[Dataset entries]
* * * *

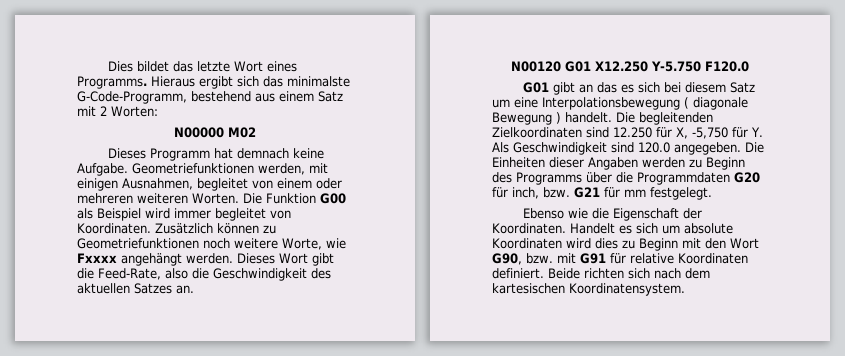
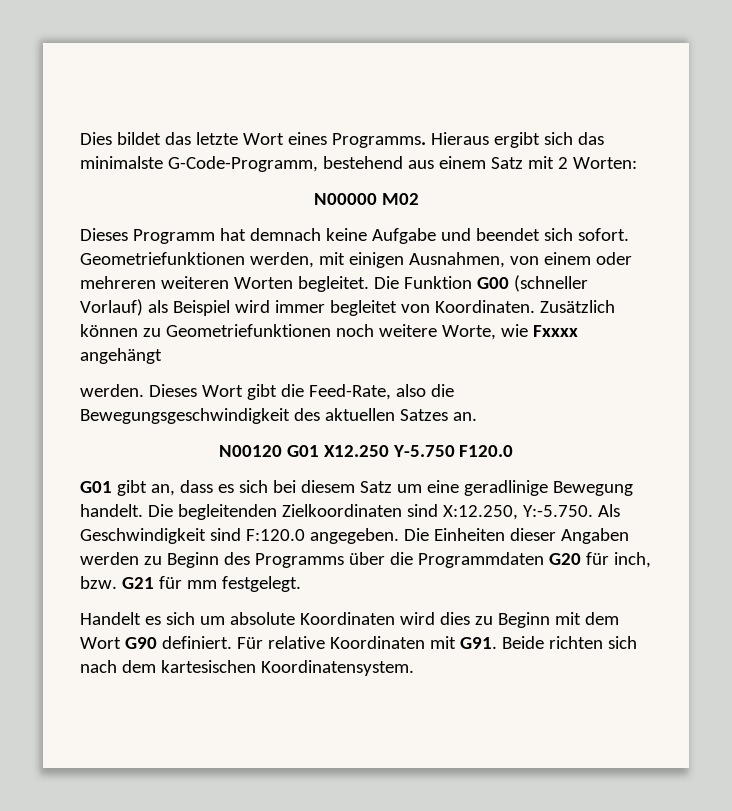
[77,163,128,176] Aufgabe. -> [371,228,629,244] Aufgabe und beendet sich sofort.
[197,178,248,191] begleitet -> (505, 260) none
[192,193,239,204] Worten. -> [233,276,369,292] Worten begleitet.
(346, 198) none -> [513,275,588,292] [80,299,143,316] (schneller Vorlauf)
(182, 259) none -> (162, 356) //
[213,268,307,281] Geschwindigkeit -> [80,408,290,424] Bewegungsgeschwindigkeit
[579,82,618,93] an das -> [150,480,213,496] an, dass
[542,97,748,110] [492,112,561,125] Interpolationsbewegung ( diagonale Bewegung ) -> [463,480,633,496] geradlinige Bewegung
[613,127,763,139] 12.250 für X, -5,750 für Y. -> [442,505,593,520] X:12.250, Y:-5.750.
[638,142,670,153] 120.0 -> [245,529,305,541] F:120.0
[523,208,703,221] [492,223,566,234] Ebenso wie die Eigenschaft der Koordinaten. -> (301, 584) none
[705,238,759,249] [492,253,748,265] [492,268,544,279] den Wort G90, bzw. mit G91 für relative Koordinaten definiert. -> [584,612,619,625] [80,636,497,649] dem Wort G90 definiert. Für relative Koordinaten mit G91.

* * * *

=== Work required ===
Repeat exactly the lines from the start of the entries down to the line with "[613,127,763,139] 12.250 für", keeping both ends but none of the pictures.

=== Answer box ===
[77,163,128,176] Aufgabe. -> [371,228,629,244] Aufgabe und beendet sich sofort.
[197,178,248,191] begleitet -> (505, 260) none
[192,193,239,204] Worten. -> [233,276,369,292] Worten begleitet.
(346, 198) none -> [513,275,588,292] [80,299,143,316] (schneller Vorlauf)
(182, 259) none -> (162, 356) //
[213,268,307,281] Geschwindigkeit -> [80,408,290,424] Bewegungsgeschwindigkeit
[579,82,618,93] an das -> [150,480,213,496] an, dass
[542,97,748,110] [492,112,561,125] Interpolationsbewegung ( diagonale Bewegung ) -> [463,480,633,496] geradlinige Bewegung
[613,127,763,139] 12.250 für X, -5,750 für Y. -> [442,505,593,520] X:12.250, Y:-5.750.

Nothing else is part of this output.